Referring to the 1960s as a tumultuous decade has becoming a cliché, but like all such expressions, it earned its overuse by ringing true. Calling a decade marked by war in southeast Asia, political assassinations at home, and violent responses to the civil rights and antiwar movements “tumultuous” seems an understatement. Our verdant campus nestled on the border of the foothills and Great Plains was by no means isolated from these troubled times, and this column will not ignore them in future entries.

Colorado’s newly-named state university had its own share of internal challenges as the Sixties dawned. Fault lines appeared in the university edifice as it grew to contain its many purposes and constituents. As James Hansen reports in Democracy’s College in the Centennial State, the competing interests of the science and technical fields versus the humanistic fields, between teaching and research, between athletics and everything else tested President William Morgan’s leadership throughout the decade.

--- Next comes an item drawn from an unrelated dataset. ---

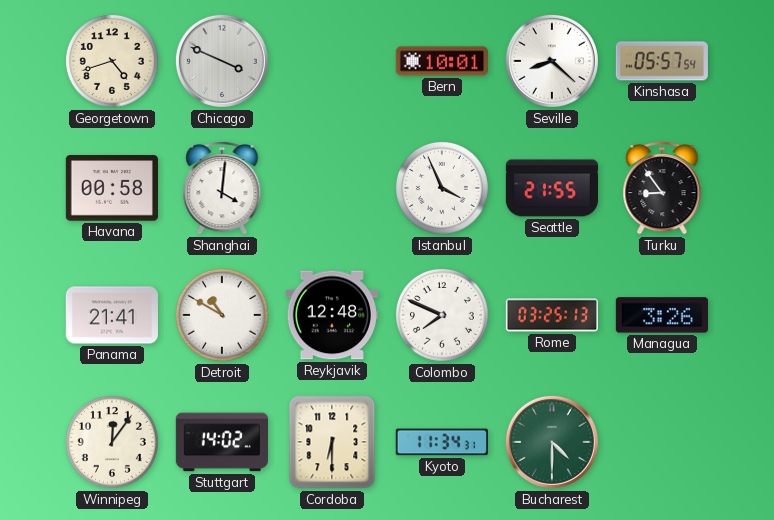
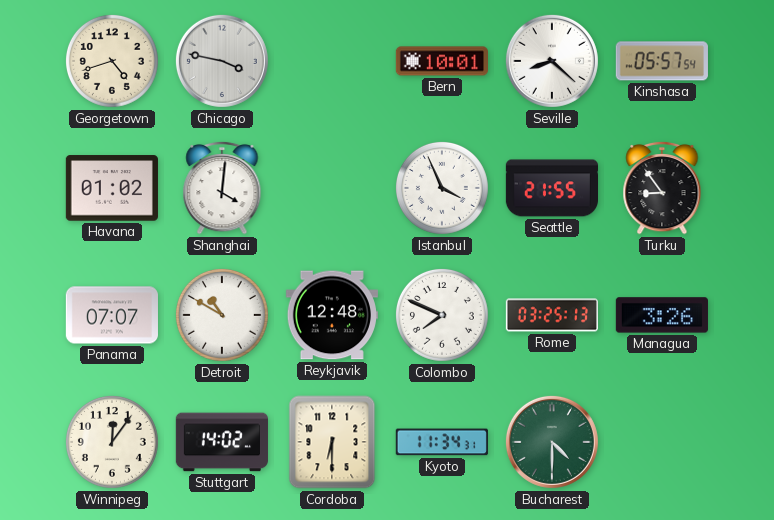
Chicago: 3:49 -> 3:47
Havana: 00:58 -> 01:02
Panama: 21:41 -> 07:07
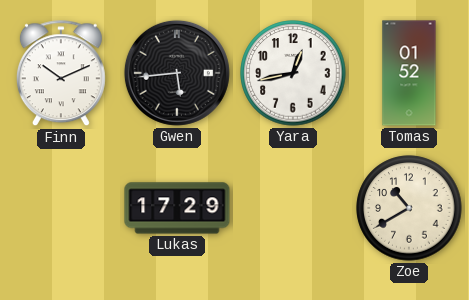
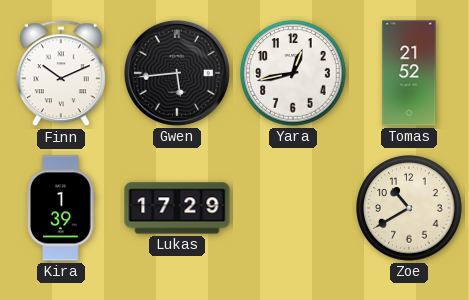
Tomas: 01:52 -> 21:52
Kira: none -> 1:39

Against a backdrop of rapid growth in size, stature, and student enrollment at CSU, the English Department was a scene of change, playing many roles in the unfolding drama of the 60s. Here are a few quick dips to get us warmed up for deeper dive in the next few weeks.

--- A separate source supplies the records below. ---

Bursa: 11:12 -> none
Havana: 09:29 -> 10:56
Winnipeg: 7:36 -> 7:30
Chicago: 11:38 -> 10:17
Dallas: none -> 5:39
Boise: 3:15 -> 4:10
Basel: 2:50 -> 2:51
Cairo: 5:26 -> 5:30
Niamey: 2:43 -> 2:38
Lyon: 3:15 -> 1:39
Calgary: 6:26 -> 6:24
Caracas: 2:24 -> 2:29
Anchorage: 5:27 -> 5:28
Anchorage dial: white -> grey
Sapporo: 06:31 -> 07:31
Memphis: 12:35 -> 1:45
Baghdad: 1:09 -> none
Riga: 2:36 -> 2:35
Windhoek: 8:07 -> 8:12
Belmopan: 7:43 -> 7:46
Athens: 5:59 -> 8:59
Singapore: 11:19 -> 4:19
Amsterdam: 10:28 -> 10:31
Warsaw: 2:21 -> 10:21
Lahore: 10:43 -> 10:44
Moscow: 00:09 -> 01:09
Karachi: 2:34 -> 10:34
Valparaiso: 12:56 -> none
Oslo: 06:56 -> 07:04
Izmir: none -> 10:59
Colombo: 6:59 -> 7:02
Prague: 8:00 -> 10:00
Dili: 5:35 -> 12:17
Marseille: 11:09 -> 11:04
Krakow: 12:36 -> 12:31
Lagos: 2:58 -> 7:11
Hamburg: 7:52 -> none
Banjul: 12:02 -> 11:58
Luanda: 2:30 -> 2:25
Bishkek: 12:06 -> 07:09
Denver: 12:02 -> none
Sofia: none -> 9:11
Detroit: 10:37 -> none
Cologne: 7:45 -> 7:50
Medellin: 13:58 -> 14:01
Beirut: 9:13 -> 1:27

  • An important effort to bridge the gap between the A&M emphasis on practical and technical education and more humanistic and intellectually diverse learning was led by the department’s own Willard Eddy. Eddy began offering philosophy courses in the 1950s, but made a lasting mark with his central role in developing the university Honors Program throughout the ‘60s. North Central reports in 1960 and 1963 called the program “a notable exception to the prevailing neglect of the liberal arts” at CSU.
  • English faculty participated in the Fine Arts Series, which gained a subsidy from the university in 1961 and brought many well-known artists from various creative fields to campus, including the novelist John Dos Passos.
  • The Colorado State Review literary magazine had its initial four-year run in 1965-1969.
  • The Ballad Club, begun in the mid-fifties by English instructor Glenn Matott and student Marty Hoffman, held its first CSU Folk Festival in January 1961. Club members performed English and American folk songs at the Student Union to an appreciative audience.
  • Obtaining a Bachelor of Arts degree in English required 192 credits. The 1964-66 catalog describes the Course of Study in English: “The courses in English are planned to give students a broad cultural background. Laid down upon a supporting base of philosophy, art, history, foreign languages, and related subjects, the English courses acquaint students with the great works of English and American literature and develop clear, effective writing.”
  • And then there is this item reported in the Collegian on Sept. 21, 1962:

Over the Labor Day weekend in September 1962, several members of the Department of English faculty and their families picked several bushels of vegetables from an experimental garden located just south of where the Hilton Hotel now stands. They had heard a rumor that the crops were to be plowed under. Actually, they were part of research projects for several graduate students in the Department of Botany. The Department of Botany was very upset and warned the Department of English that not only had they ruined research work, they had picked vegetables that were not safe for human consumption due to experimental chemicals that had been used in their production.